Alors que dans le Hall 1 du Parc Chanot, beaucoup d’adolescents, fervents supporter du président, sont interpellés « Assis ! », le président de la république lance : « Je veux être le candidat du peuple » et pour cela, il souhaite mettre en place des référendums, qui sont « l’esprit de la Ve république » et est favorable à l’instauration de la proportionnelle. 

Alors que dans leurs préambules, Jean-Claude Gaudin et Jean-François Copé ont taclé le candidat socialiste, Nicolas Sarkozy, lui, a exprimé des idées proches de celle de la candidate du Front National, prônant « l’autorité du maître à l’école » et refusant tout « compromis avec les valeurs républicaines ». Des propositions chaleureusement applaudies par l’assemblée.

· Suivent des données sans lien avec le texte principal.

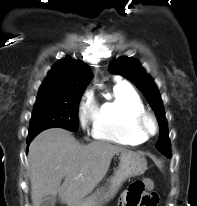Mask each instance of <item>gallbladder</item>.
I'll return each instance as SVG.
<instances>
[{
    "label": "gallbladder",
    "mask_w": 197,
    "mask_h": 206,
    "mask_svg": "<svg viewBox=\"0 0 197 206\" xmlns=\"http://www.w3.org/2000/svg\"><path fill=\"white\" fill-rule=\"evenodd\" d=\"M56 198L52 196H47L43 199L41 206H55Z\"/></svg>",
    "instance_id": "obj_1"
}]
</instances>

Le candidat UMP égratigne, tout de même, son principal adversaire qui « fait semblant d’être Thatcher à Londres et Mitterand à Paris » avant de justifier sa candidature, en dépit des sondages « quand on risque d’échouer, on risque toujours aussi de réussir ».

Après une heure de discours, Nicolas Sarkozy conclut dans l’euphorie de la salle : « Je vous demande une chose, ce soir, à Marseille, aidez moi ».